▼
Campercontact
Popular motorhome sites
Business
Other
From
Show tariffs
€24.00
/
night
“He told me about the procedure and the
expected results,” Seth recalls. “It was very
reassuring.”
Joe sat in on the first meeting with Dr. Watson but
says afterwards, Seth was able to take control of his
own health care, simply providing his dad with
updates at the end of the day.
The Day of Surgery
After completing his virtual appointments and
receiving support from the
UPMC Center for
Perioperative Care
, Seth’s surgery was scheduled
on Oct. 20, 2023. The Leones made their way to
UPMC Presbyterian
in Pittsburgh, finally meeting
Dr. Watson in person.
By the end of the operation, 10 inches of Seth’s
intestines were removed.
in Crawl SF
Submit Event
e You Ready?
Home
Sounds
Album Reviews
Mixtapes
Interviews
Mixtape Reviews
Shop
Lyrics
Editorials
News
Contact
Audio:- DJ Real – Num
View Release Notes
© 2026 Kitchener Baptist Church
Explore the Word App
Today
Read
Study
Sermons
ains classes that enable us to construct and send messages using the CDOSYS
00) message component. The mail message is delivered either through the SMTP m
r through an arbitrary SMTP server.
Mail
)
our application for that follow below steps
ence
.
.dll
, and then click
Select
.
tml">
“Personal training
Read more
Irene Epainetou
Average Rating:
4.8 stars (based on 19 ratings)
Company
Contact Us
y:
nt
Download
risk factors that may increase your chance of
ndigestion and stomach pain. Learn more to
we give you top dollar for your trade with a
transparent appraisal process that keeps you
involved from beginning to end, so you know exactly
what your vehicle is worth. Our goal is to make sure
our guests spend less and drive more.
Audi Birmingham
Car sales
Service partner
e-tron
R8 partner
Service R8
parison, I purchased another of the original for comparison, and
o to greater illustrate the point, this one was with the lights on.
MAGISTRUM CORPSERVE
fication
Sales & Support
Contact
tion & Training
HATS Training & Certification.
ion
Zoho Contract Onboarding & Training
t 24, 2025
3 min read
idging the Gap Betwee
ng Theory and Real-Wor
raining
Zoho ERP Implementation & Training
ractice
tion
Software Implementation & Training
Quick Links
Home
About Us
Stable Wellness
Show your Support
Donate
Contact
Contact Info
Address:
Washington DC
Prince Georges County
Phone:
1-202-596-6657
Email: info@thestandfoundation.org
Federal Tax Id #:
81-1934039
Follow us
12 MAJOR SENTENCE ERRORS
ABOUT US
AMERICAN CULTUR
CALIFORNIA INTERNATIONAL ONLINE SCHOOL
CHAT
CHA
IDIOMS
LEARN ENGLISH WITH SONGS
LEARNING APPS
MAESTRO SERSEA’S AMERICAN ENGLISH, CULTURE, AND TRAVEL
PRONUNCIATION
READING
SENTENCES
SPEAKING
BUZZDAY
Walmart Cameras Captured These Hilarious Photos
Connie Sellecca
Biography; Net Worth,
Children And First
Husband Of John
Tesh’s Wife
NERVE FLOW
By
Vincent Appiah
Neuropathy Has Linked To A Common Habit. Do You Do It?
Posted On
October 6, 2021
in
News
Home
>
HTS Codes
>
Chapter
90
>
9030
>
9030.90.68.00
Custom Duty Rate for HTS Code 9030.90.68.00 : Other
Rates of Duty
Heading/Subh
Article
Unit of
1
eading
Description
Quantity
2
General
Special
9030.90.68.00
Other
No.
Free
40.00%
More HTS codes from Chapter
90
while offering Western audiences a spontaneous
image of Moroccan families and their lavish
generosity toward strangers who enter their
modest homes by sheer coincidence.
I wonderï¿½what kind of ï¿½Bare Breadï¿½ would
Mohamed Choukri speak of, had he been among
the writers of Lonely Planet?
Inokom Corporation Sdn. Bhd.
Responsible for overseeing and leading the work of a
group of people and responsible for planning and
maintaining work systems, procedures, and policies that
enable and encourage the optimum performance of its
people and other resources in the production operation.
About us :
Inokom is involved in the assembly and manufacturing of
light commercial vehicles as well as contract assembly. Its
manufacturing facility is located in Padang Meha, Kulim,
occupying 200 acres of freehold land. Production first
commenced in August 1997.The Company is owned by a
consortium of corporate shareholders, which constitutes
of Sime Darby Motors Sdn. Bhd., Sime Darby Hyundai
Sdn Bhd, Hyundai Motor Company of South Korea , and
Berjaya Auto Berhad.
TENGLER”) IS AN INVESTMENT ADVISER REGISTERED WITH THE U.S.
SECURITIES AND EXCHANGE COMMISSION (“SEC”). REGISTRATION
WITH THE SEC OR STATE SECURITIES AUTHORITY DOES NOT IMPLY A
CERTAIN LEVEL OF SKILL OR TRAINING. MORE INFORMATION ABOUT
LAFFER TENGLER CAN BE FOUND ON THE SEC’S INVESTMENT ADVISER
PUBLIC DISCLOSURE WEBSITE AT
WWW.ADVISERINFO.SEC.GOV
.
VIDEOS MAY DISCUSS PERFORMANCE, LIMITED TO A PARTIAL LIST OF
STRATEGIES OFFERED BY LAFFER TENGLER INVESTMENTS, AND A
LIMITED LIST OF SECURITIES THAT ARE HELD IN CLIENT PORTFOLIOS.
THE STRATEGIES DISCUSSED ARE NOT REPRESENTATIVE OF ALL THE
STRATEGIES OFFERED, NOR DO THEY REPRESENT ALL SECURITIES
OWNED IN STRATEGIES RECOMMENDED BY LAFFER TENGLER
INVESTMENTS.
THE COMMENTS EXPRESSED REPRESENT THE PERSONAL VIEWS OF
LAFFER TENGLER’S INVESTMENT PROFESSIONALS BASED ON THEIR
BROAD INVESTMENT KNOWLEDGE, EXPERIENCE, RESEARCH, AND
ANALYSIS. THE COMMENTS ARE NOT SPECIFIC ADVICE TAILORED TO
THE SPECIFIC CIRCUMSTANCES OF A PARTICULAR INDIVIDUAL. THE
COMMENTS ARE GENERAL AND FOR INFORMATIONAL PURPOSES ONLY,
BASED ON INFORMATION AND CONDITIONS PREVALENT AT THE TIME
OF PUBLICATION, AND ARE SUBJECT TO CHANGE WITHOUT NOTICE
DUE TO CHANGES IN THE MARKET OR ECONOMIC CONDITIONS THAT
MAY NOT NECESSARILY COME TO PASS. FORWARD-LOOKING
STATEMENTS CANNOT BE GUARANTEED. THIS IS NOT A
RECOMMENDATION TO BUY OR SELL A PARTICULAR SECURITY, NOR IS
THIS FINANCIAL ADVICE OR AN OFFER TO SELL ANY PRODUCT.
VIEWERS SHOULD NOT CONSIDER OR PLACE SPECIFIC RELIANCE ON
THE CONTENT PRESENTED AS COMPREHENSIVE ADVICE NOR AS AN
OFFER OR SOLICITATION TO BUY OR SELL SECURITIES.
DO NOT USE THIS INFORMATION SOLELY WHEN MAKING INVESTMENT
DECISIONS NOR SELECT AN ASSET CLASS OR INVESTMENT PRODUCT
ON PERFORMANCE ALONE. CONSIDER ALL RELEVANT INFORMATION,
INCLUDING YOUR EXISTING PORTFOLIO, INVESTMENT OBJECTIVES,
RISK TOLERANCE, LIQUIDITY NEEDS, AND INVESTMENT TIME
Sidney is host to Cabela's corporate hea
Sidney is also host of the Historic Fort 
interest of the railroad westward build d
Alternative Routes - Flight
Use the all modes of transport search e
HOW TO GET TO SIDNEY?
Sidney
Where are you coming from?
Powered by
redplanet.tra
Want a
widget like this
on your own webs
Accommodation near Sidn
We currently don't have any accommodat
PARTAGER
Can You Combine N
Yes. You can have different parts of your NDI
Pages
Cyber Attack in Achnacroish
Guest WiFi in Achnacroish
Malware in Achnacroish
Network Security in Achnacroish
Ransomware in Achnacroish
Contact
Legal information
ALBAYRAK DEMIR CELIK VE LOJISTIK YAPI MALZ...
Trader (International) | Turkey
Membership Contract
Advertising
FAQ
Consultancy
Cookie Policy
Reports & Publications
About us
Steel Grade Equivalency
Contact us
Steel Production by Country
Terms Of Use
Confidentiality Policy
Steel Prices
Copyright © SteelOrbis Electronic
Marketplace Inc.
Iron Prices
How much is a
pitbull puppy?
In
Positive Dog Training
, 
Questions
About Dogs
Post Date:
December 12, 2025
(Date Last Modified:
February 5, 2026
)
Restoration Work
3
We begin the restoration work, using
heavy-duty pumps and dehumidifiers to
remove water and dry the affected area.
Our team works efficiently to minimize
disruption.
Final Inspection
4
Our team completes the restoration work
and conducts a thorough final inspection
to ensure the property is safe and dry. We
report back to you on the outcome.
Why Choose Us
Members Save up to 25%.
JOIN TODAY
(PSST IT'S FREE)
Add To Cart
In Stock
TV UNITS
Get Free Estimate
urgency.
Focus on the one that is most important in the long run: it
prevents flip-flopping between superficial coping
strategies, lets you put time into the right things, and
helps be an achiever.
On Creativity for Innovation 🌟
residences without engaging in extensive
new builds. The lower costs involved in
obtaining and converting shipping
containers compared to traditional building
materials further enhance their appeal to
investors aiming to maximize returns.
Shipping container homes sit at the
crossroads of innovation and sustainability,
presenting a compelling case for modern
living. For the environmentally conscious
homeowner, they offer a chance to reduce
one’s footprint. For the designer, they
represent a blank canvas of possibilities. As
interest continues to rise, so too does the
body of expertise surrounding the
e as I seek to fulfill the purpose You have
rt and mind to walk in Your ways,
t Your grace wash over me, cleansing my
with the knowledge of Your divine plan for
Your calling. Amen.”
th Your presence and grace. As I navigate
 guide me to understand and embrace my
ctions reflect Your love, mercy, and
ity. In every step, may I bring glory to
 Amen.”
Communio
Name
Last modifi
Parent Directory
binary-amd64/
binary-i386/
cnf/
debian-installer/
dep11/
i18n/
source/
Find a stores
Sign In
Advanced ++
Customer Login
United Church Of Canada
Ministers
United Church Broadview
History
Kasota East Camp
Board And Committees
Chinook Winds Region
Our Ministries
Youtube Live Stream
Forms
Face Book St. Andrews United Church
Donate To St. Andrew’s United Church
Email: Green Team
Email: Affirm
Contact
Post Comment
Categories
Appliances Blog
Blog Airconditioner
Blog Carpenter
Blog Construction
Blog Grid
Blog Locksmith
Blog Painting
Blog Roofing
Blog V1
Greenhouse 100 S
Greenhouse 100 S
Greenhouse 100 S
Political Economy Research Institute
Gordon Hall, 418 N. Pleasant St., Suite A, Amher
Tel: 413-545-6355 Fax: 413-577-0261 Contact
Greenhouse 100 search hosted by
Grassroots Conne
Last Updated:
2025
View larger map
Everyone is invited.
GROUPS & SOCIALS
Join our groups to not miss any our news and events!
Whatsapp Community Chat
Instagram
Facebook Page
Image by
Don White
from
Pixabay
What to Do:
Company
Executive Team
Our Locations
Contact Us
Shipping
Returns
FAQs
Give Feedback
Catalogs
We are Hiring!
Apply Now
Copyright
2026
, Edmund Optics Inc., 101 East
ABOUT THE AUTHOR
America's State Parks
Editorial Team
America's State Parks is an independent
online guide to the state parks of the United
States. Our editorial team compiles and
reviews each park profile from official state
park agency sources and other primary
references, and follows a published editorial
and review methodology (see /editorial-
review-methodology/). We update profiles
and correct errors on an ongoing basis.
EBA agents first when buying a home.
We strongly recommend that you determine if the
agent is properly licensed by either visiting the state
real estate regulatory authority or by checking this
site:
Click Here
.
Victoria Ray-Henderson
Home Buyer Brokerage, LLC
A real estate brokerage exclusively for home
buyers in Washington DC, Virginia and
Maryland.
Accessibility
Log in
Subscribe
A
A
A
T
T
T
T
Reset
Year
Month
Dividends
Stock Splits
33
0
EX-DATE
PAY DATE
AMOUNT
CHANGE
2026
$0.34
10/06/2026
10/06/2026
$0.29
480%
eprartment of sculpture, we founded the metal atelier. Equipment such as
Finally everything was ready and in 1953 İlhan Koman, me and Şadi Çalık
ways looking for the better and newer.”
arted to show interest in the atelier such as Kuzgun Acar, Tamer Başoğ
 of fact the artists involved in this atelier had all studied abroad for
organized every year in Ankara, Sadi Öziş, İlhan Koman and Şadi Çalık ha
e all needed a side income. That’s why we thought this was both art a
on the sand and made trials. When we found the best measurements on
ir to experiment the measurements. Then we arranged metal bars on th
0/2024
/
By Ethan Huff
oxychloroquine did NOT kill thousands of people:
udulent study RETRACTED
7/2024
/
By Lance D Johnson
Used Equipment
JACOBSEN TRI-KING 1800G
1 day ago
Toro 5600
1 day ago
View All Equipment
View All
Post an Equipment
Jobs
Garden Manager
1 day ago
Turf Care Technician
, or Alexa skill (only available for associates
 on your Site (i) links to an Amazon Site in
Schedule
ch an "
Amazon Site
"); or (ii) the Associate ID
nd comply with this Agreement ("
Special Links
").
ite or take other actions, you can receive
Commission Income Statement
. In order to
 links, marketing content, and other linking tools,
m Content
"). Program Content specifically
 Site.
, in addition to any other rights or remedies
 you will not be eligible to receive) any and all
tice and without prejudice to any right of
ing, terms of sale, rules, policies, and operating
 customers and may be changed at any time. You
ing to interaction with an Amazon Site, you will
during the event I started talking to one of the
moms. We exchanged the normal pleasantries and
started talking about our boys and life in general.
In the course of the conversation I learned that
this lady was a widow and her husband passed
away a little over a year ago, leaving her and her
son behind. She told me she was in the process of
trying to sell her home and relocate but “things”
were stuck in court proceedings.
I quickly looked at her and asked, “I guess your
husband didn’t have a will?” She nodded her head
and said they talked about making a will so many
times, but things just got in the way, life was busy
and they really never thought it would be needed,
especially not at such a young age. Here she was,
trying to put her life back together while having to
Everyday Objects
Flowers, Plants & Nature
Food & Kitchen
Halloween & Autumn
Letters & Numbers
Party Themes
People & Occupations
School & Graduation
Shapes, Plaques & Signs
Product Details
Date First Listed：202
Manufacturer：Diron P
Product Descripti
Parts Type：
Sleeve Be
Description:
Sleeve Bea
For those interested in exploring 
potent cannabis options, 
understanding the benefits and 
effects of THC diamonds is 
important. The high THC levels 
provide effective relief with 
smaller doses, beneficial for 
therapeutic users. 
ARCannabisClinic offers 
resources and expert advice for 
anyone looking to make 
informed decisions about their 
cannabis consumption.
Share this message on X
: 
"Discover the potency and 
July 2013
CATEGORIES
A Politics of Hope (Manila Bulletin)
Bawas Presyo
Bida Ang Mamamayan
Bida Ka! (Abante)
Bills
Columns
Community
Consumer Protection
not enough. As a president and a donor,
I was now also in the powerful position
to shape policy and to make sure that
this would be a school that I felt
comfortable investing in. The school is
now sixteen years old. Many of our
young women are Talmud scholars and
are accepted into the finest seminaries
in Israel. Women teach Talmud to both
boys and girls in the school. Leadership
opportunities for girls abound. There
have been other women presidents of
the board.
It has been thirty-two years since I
▲
_Task goal_. Copy the rows word for word, starting at the very first line and ending with the line that contains "receiving support from the", including both of those lines.

_Solution to this problem_.
Campercontact
Popular motorhome sites
Business
Other
From
Show tariffs
€24.00
/
night
“He told me about the procedure and the
expected results,” Seth recalls. “It was very
reassuring.”
Joe sat in on the first meeting with Dr. Watson but
says afterwards, Seth was able to take control of his
own health care, simply providing his dad with
updates at the end of the day.
The Day of Surgery
After completing his virtual appointments and
receiving support from the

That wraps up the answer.